Discovering Statistics Using IBM SPSS Statistics
by Andy Field
You are here
Home » Chapter Specific Resources » 1. Why is my evil lecturer forcing me to learn statistics? » Cramming Sam's top tips
Chapter Specific Resources
Cramming Sam's top tips from chapter 1
Click on the topic to read Sam's tips from the book
Variables
When doing and reading research you’re likely to encounter these terms:
- Independent variable: A variable thought to be the cause of some effect. This term is usually used in experimental research to describe a variable that the experimenter has manipulated.
- Dependent variable: A variable thought to be affected by changes in an independent variable. You can think of this variable as an outcome.
- Predictor variable: A variable thought to predict an outcome variable. This term is basically another way of saying ‘independent variable’. (Although some people won’t like me saying that; I think life would be easier if we talked only about predictors and outcomes.)
- Outcome variable: A variable thought to change as a function of changes in a predictor variable. For the sake of an easy life this term could be synonymous with ‘dependent variable’.
Levels of meaurement
- Variables can be split into categorical and continuous, and within these types there are different levels of measurement:
- Categorical (entities are divided into distinct categories):
- Binary variable: There are only two categories (e.g., dead or alive).
- Nominal variable: There are more than two categories (e.g., whether someone is an omnivore, vegetarian, vegan, or fruitarian).
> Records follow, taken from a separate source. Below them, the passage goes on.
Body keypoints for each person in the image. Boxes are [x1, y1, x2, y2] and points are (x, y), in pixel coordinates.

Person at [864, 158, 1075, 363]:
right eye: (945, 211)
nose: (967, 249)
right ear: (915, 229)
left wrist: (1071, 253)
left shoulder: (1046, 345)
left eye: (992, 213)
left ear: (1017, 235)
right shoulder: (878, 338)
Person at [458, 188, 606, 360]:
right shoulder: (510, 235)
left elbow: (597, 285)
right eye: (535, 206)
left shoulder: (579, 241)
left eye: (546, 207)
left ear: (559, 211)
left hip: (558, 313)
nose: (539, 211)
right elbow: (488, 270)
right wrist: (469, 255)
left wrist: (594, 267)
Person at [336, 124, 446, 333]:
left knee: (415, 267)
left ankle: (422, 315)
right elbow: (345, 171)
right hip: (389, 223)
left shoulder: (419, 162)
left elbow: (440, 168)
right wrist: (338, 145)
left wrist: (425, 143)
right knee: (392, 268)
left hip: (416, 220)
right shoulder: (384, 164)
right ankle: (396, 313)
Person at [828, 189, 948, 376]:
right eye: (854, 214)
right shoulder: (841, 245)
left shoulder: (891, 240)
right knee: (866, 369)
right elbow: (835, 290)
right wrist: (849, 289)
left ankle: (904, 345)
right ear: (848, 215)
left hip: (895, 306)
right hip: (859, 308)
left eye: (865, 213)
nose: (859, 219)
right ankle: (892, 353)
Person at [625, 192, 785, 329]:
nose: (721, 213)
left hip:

- Ordinal variable: The same as a nominal variable but the categories have a logical order (e.g., whether people got a fail, a pass, a merit or a distinction in their exam).
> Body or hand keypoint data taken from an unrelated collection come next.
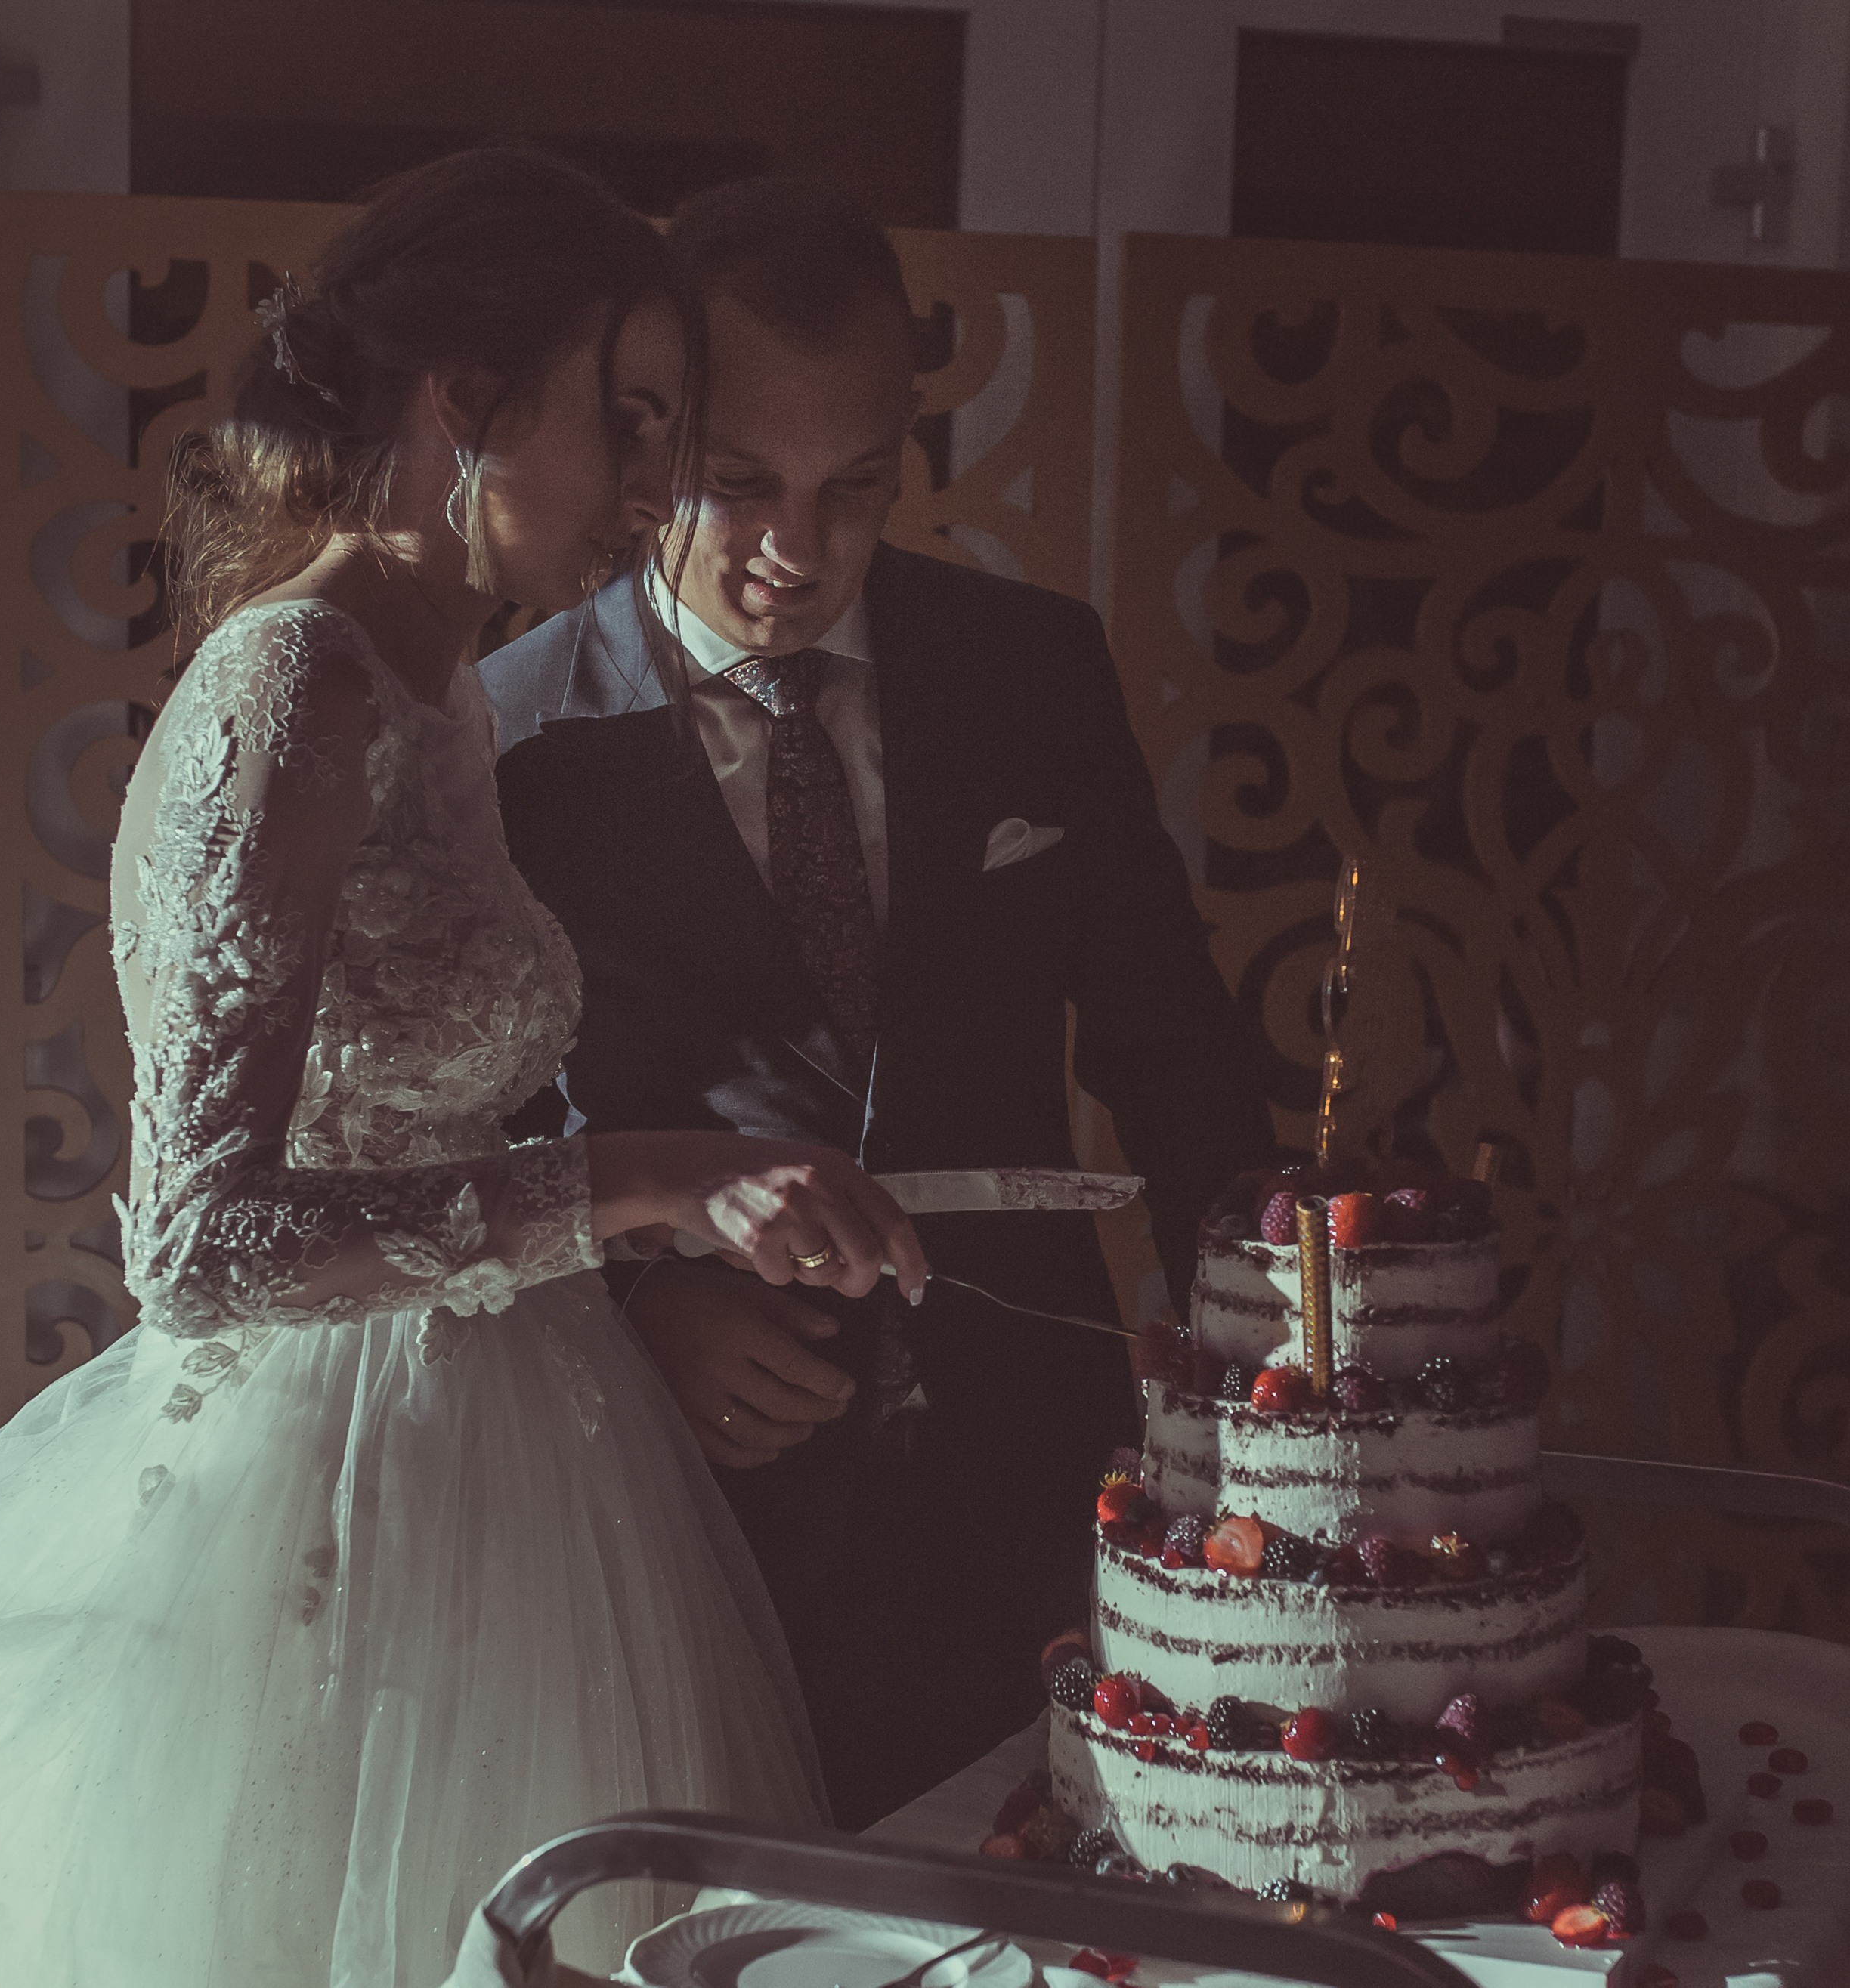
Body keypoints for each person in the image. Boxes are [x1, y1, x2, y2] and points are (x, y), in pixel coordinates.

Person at [0, 150, 914, 1986]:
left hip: (513, 1464)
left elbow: (408, 1106)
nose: (652, 491)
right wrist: (646, 1175)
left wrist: (669, 1203)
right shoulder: (294, 685)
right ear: (465, 398)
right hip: (312, 1504)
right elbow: (198, 1246)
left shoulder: (432, 681)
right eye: (625, 423)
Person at [481, 178, 1273, 1827]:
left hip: (1036, 1466)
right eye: (739, 484)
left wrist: (1269, 1379)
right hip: (693, 1501)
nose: (798, 549)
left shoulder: (1031, 666)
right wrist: (638, 1316)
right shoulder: (507, 735)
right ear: (646, 445)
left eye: (855, 482)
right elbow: (458, 1161)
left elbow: (1171, 1045)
- Continuous (entities get a distinct score):
- Interval variable: Equal intervals on the variable represent equal differences in the property being measured (e.g., the difference between 6 and 8 is equivalent to the difference between 13 and 15).
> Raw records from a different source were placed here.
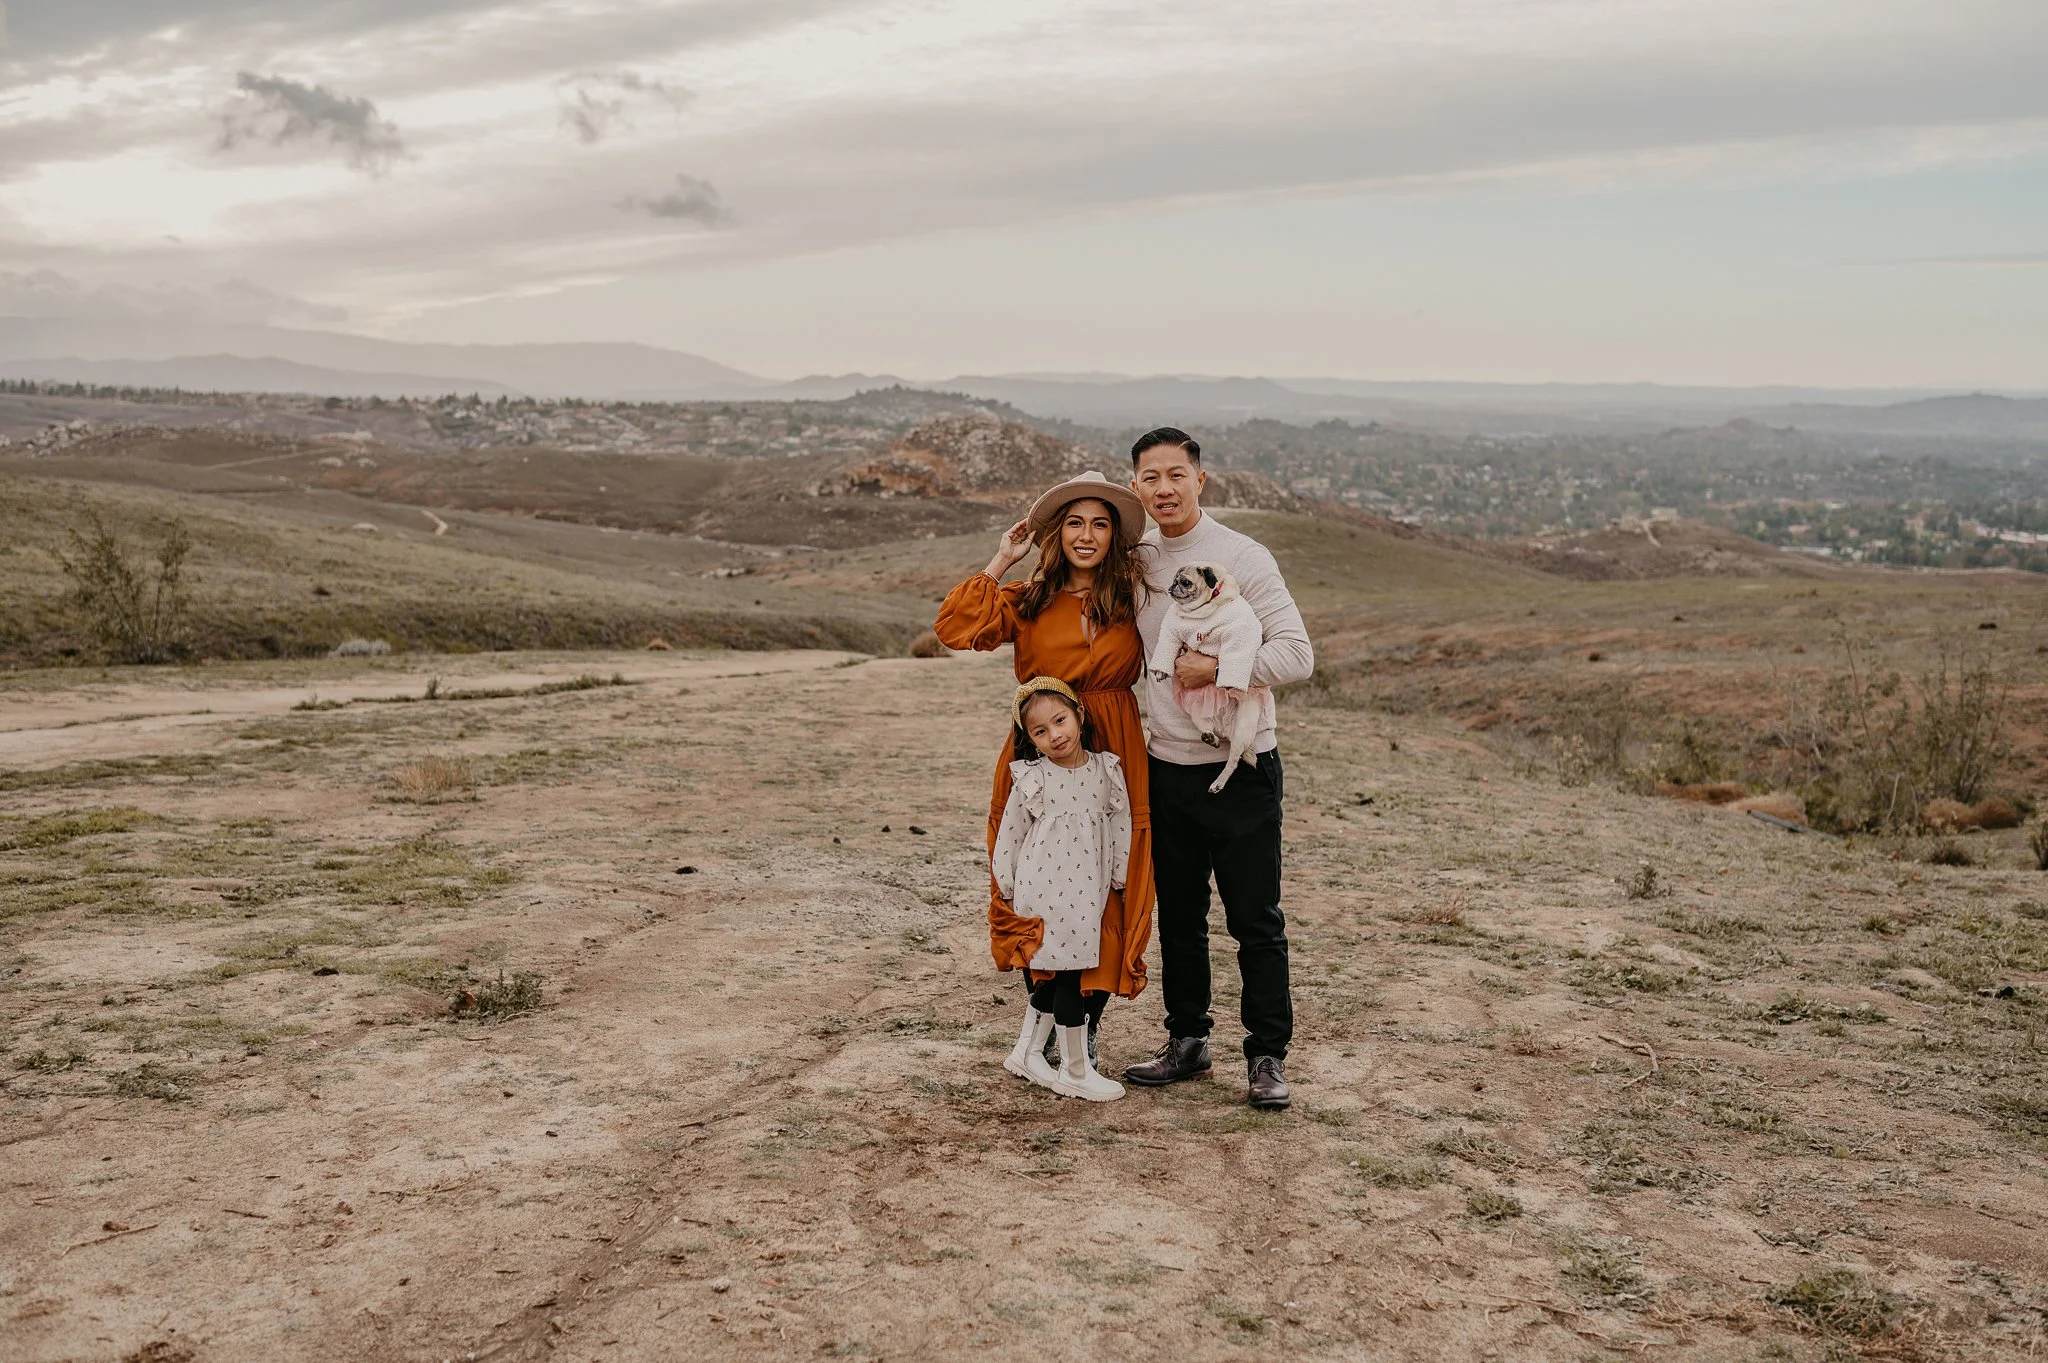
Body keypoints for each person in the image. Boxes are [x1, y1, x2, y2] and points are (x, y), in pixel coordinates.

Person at [934, 473, 1156, 1064]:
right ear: (1058, 533)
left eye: (1101, 524)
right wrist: (1003, 558)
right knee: (1038, 879)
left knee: (1113, 878)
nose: (1087, 536)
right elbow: (956, 628)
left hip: (1116, 744)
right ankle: (1046, 1015)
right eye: (1076, 523)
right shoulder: (1029, 599)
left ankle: (1085, 1023)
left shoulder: (1133, 597)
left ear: (1114, 537)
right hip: (1040, 752)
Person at [1122, 428, 1314, 1110]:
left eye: (1177, 474)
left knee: (1255, 919)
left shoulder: (1243, 556)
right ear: (1137, 485)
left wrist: (1219, 669)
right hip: (1166, 766)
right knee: (1178, 916)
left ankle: (1266, 1057)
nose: (1165, 488)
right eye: (1151, 477)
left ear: (1201, 480)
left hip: (1242, 771)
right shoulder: (1138, 559)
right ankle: (1187, 1041)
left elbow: (1296, 654)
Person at [991, 678, 1132, 1101]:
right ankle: (1074, 1071)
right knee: (1069, 976)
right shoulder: (1033, 779)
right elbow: (1011, 833)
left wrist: (1121, 876)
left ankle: (1026, 1052)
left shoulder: (1106, 770)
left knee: (1055, 978)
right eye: (1040, 731)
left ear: (1079, 716)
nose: (1055, 735)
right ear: (1031, 740)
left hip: (1087, 891)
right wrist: (1008, 885)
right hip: (1044, 889)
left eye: (1060, 720)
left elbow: (1121, 823)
- Ratio variable: The same as an interval variable, but the ratios of scores on the scale must also make sense (e.g., a score of 16 on an anxiety scale means that the person is, in reality, twice as anxious as someone scoring 8). For this to be true, the scale must have a meaningful zero point.
Central tendency
- The mean is the sum of all scores divided by the number of scores. The value of the mean can be influenced quite heavily by extreme scores.
- The median is the middle score when the scores are placed in ascending order. It is not as influenced by extreme scores as the mean.
- The mode is the score that occurs most frequently.
Dispersion
- The deviance or error is the distance of each score from the mean.
- The sum of squared errors is the total amount of error in the mean. The errors/deviances are squared before adding them up.
- The variance is the average distance of scores from the mean. It is the sum of squares divided by the number of scores. It tells us about how widely dispersed scores are around the mean.
- The standard deviation is the square root of the variance. It is the variance converted back to the original units of measurement of the scores used to compute it. Large standard deviations relative to the mean suggest data are widely spread around the mean, whereas small standard deviations suggest data are closely packed around the mean.
- The range is the distance between the highest and lowest score.
- The interquartile range is the range of the middle 50% of the scores.
Distributions and z-scores
- A frequency distribution can be either a table or a chart that shows each possible score on a scale of measurement along with the number of times that score occurred in the data.
- Scores are sometimes expressed in a standard form known as z-scores.
- To transform a score into a z-score you subtract from it the mean of all scores and divide the result by the standard deviation of all scores.
- The sign of the z-score tells us whether the original score was above or below the mean; the value of the z-score tells us how far the score was from the mean in standard deviation units.